Il n’y a plus guère de suspense. Il y a huit ans, personne n’imaginait sérieusement que Donald Trump puisse devenir le candidat républicain à la présidence des États-Unis. En novembre prochain, il devrait pourtant mener son camp pour la troisième fois consécutive, une première dans l’histoire du Grand Old Party. Dernière à oser lui tenir front, Nikki Haley avait face à elle la masse du peuple MAGA et l’assurance d’un Trump décidé à prendre sa revanche, après une élection dont il assure toujours qu’elle lui a été volée. Le voilà donc de retour, malgré la défaite de 2020, malgré l’invasion du Capitole, malgré la pile d’affaires judiciaires haute comme le mur à la frontière du Mexique. Et comme dans un mauvais film d’horreur, Trump se veut plus menaçant que jamais, fort d’un programme mieux rodé et d’une troupe complètement inféodée.

À huit mois de l’élection, tous les éléments sont réunis pour une nouvelle crise politique. 

Qui pourra arrêter son demi-tour vers la Maison-Blanche, s’interroge ce numéro du 1 ? Son adversaire logique sort d’un mandat sans éclat, occupé à colmater les brèches d’une Amérique qui prend l’eau de toutes parts. Empêtré dans les questions migratoires, lâché par une partie de sa base qui lui reproche son inaction pour Gaza, Joe Biden suscite aussi des inquiétudes par rapport à son état de santé. Il faut dire qu’à 81 ans, il est bien le seul à pouvoir donner à Trump l’allure d’un candidat toujours fringant… Quant à la justice, elle tape pour l’instant l’ancien président au porte-monnaie, sans que la Cour suprême – à majorité conservatrice – se presse pour statuer sur son inéligibilité. À huit mois de l’élection, tous les éléments sont réunis pour une nouvelle crise politique. Et l’on imagine le regard probablement amusé de la Chine ou de la Russie devant ce Trump qui affirmait il y a peu qu’il ne se muerait pas en dictateur s’il était réélu, « sauf le premier jour ».
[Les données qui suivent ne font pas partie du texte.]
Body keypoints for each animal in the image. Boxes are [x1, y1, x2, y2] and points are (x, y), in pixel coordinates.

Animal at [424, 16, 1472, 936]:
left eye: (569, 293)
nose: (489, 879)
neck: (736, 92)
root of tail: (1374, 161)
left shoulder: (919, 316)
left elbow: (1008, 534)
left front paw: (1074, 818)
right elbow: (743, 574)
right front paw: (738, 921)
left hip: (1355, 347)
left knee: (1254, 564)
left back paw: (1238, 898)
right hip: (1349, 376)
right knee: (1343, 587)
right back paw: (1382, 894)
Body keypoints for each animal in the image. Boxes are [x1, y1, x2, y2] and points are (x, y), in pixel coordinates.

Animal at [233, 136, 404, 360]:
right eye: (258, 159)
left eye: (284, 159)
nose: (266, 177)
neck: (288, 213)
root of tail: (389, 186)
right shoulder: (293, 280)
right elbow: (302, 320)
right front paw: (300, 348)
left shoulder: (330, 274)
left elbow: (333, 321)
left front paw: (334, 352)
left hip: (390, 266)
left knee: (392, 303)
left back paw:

Dans un pays épuisé par huit années de déchirements, d’invectives, de combats symboliques et armés, le piège à éviter est celui du fatalisme.
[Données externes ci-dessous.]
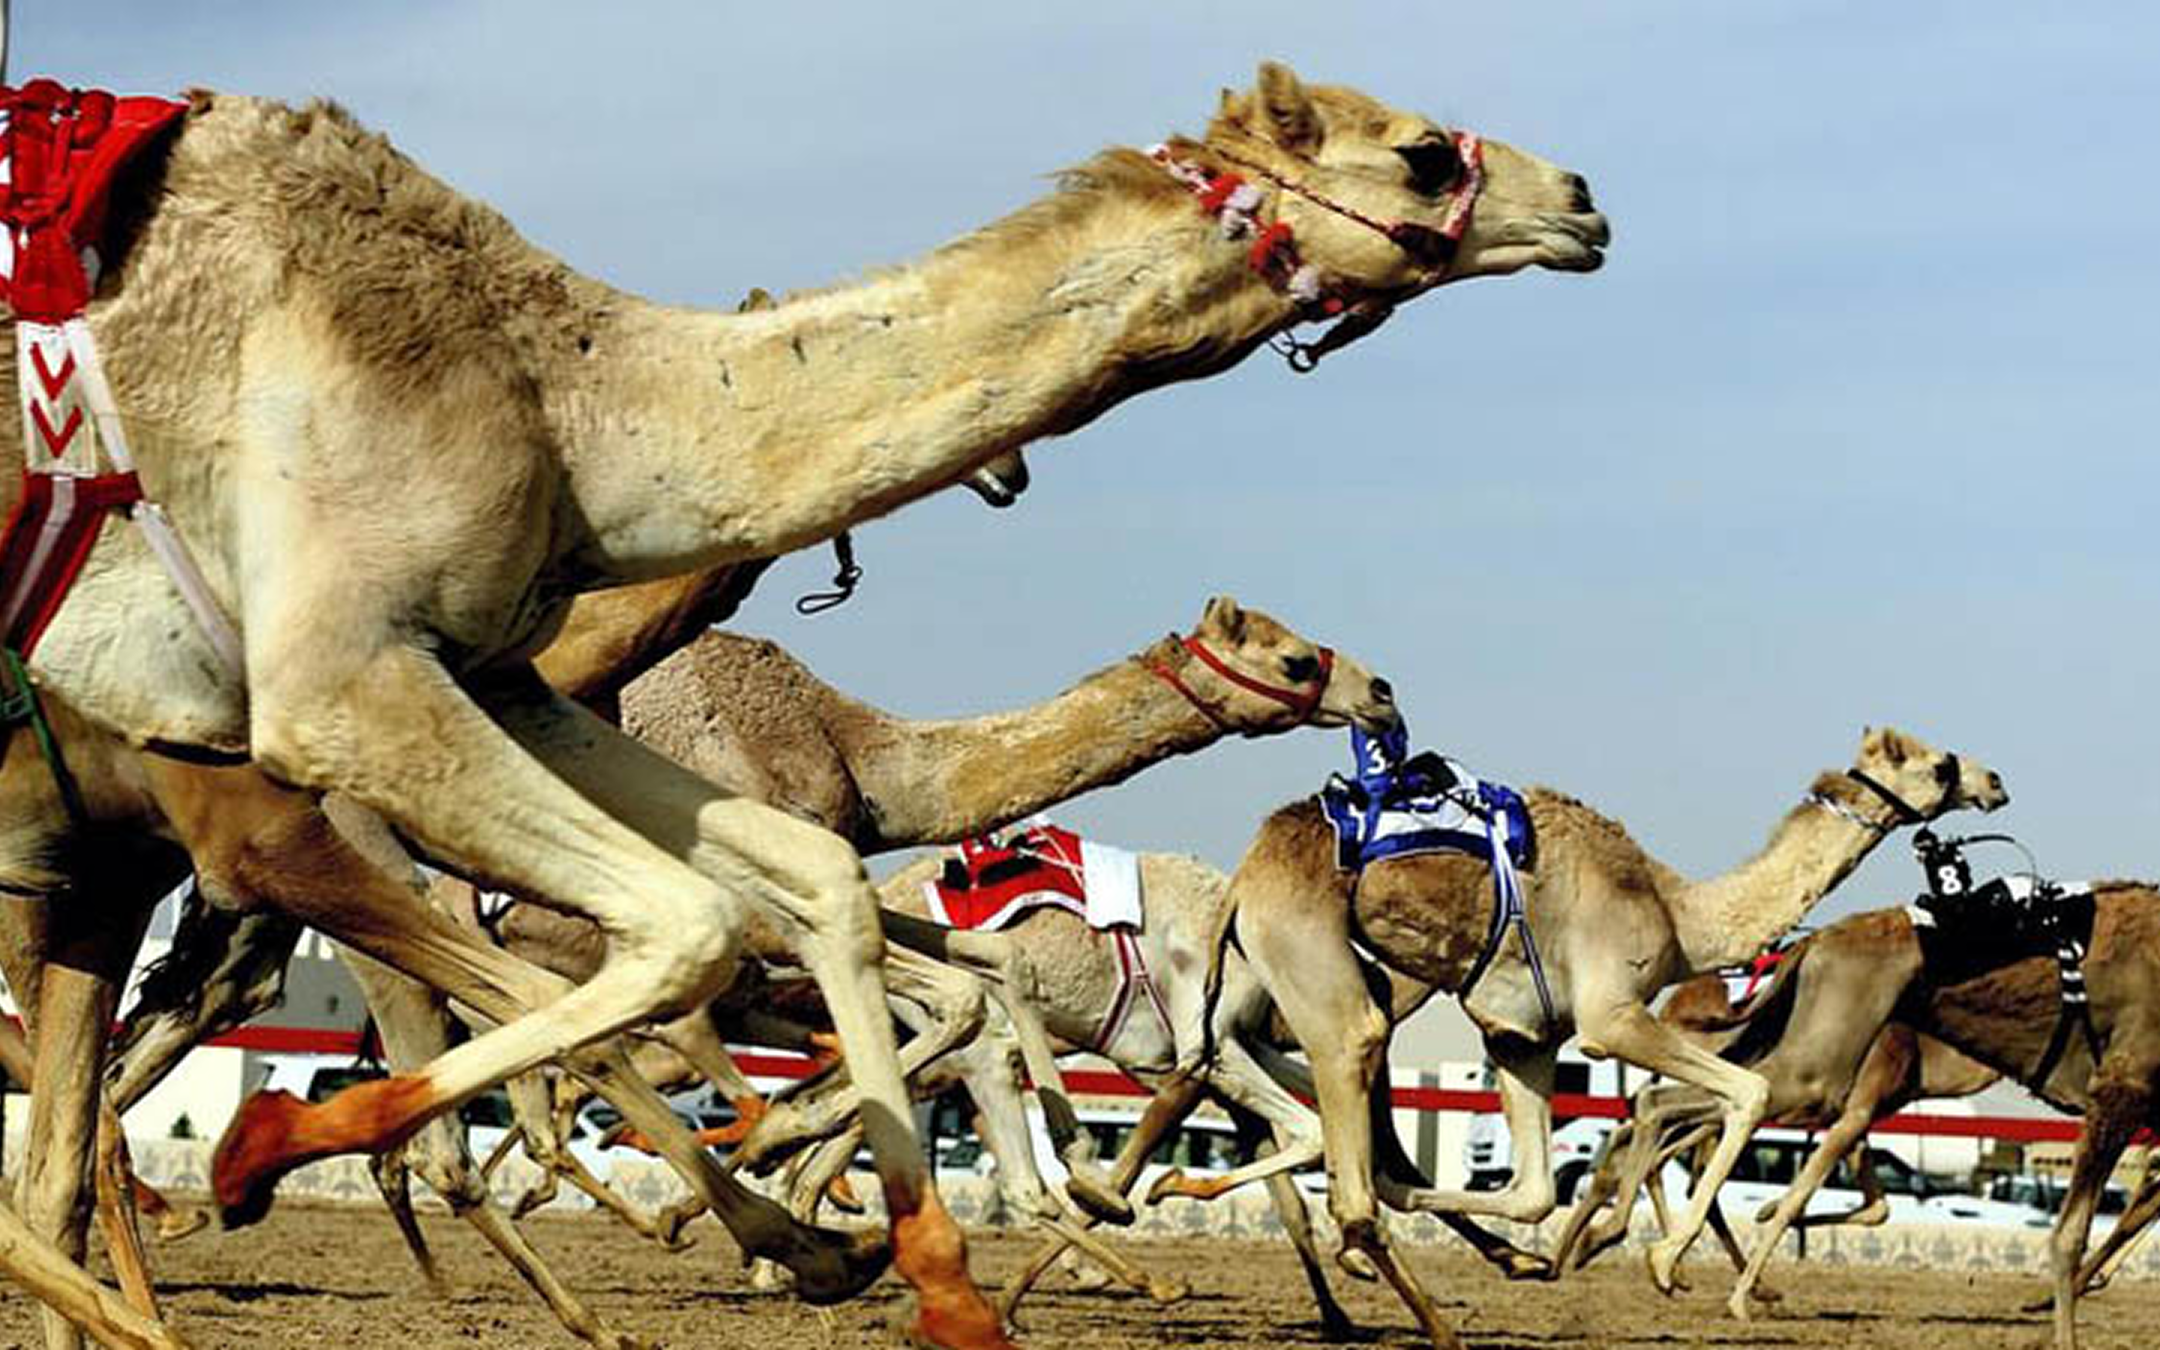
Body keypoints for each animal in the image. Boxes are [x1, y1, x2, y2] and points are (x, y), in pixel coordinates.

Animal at [0, 59, 1603, 1348]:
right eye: (1423, 153)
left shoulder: (495, 681)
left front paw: (922, 1273)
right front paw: (261, 1146)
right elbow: (689, 952)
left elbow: (827, 903)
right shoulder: (340, 687)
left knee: (112, 1096)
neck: (557, 397)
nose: (1585, 198)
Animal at [1200, 727, 2004, 1348]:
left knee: (1266, 1072)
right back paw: (1429, 1316)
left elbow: (1530, 1192)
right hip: (1315, 956)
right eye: (1940, 763)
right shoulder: (1609, 1016)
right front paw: (1664, 1261)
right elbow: (1748, 1092)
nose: (1994, 779)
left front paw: (1537, 1257)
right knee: (1350, 1104)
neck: (1679, 912)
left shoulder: (1521, 1037)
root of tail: (1244, 877)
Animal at [1658, 890, 2160, 1349]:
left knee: (1681, 1133)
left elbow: (1868, 1204)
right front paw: (1742, 1289)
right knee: (1677, 1129)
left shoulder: (1863, 1113)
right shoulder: (1858, 1108)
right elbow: (1806, 1195)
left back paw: (1680, 1266)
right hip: (1787, 1074)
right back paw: (1680, 1265)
Nous n’en sommes pas là, et la route est encore longue jusqu’à l’automne. Mais dans un pays épuisé par huit années de déchirements, d’invectives, de combats symboliques et armés, le piège à éviter est celui du fatalisme. Comme si, nourrie par la fatigue politique et la lassitude des oppositions, la victoire de Trump devait revêtir un caractère inéluctable – comme celle promise au RN en France à l’horizon 2027. C’est oublier que ces marches en avant ne sont encore que de résistibles ascensions. Et que si ces scrutins mettent nos démocraties à l’épreuve, au moins offrent-ils la possibilité d’un choix, d’un refus de cet avenir sombre qui nous est tracé. Profitons-en, tant qu’il est encore temps.